My story. I turn 59 tomorrow, I started on meds for unipolar depression 30 years ago and except for a few brief periods I've been on them ever since. At last count I've been on over 80 psych meds in thousands of combinations. I've lost count of therapists I've seen. Ten years ago I had a breakdown at work and two days later was full blown manic. Early manic episodes are better than any drug. I have never had more energy and hope and optimism. I amazed people when we met. I was incredible in their eyes. I was sleeping 2 hours a night and it didn't register. At work I lost my supervisor position and was glad I did. Stress is a person with bipolar disorders worst enemy.
Currently I'm on 3 mood stabilizers a benzo and Dexedrine. Lithium gives me tremors so bad that dripping is impossible.
Suicide attempt = 4 days in a psych ward with 15 minute bed checks.

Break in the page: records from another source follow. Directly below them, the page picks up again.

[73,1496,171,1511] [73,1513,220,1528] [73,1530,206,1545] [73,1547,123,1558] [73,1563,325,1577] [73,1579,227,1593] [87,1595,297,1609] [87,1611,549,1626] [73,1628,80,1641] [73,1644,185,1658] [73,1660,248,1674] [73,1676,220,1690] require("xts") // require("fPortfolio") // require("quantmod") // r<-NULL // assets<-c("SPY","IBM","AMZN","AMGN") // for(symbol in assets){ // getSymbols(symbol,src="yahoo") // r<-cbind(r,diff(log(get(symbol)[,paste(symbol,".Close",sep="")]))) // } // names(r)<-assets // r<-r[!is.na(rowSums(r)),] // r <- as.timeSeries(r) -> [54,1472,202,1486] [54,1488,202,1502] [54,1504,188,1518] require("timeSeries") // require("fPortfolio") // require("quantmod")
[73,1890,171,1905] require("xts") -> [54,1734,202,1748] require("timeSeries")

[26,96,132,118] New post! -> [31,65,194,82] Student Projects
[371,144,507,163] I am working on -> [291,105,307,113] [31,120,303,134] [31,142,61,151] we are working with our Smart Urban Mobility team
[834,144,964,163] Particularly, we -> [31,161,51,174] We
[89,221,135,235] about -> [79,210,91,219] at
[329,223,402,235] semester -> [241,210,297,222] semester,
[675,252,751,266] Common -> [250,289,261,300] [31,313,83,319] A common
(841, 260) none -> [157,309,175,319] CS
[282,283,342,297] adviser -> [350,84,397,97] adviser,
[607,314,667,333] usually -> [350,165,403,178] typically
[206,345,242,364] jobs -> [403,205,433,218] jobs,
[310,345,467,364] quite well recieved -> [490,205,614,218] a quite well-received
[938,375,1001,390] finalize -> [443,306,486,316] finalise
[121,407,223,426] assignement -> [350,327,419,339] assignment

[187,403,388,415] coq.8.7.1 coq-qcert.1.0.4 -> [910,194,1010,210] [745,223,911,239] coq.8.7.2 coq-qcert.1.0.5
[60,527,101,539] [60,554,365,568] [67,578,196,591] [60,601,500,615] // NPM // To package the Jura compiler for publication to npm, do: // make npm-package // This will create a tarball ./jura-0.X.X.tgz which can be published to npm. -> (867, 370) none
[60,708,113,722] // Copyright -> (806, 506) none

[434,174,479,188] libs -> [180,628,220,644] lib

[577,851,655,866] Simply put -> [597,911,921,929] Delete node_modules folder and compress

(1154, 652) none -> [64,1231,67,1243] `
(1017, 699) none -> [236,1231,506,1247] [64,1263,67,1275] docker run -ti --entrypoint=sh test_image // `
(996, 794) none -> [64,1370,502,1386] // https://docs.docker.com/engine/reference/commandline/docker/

There's more.
My brother died of lung cancer 18 months ago, I was laid off a month later. Something inside of me died and cannot bring myself to look for a job. I filed for SSDI benefits and am waiting to see if I'm one of the lucky few that are approved first time. I'm a hard worker and started working when I was 12. If approved on SSDI, I can't get Medicare for two years...no insurance. My meds are $800 a month. I'll have to beg drug companies for meds and probably have to go to some clinic to see a psychiatrist. I go months at a time with suicidal ideation and it actually comforts me.
A common bipolar / depression lifestyle...If I don't have any doctors appointments or something that has to be done, then personal hygiene goes out the window. Two weeks, three weeks, I lose count. This problem was addressed on my SSDI forms.
There a very high achievers in every field with bipolar but for most of us, it's day to day.
Bipolar leads all mental illness in suicides. Twenty percent of us kill ourselves, usually during a mixed states episode.
Stigma is the worst and I hesitated posting this on a forum other than the mental health forums I belong to. I also write a blog on bipolar.
I recently told an ex-gf that I've known since high school what I was dealing with. She disappeared and didn't believe it.
Bipolar runs in families and I'm no exception.
I'll leave you with a tragic but funny story. My cousin lives in Houston and has a group of friends there. One got up one morning and drove to his favorite restaurant but decided to sit on a bench outside for a while. He was naked. Cops came and were ......, ready to take him to jail. One of my cousins friends realized what happened and told the cops he was bipolar. They diverted to the psych ward.
If someone you love has this disorder try to be patient and don't hit them with, well if you did this you'd be OK. Or if you got off those pills you'll be OK(or dead)Or if you got on pills you'd be fine(I recommend that one). If these people are very close to you, the one thing I recommend is to learn everything about the disease so you can help them. We tend to isolate, a phone call just to say, how are you, can remind us that someone cares. When we get better, we'll be there for you, too.
Thanks for reading but understand, there's no self-pity here. Just a glimmer of hope that I will one day feel like I did before mental illness took over.
Now, if I can get these wretched cartos to work.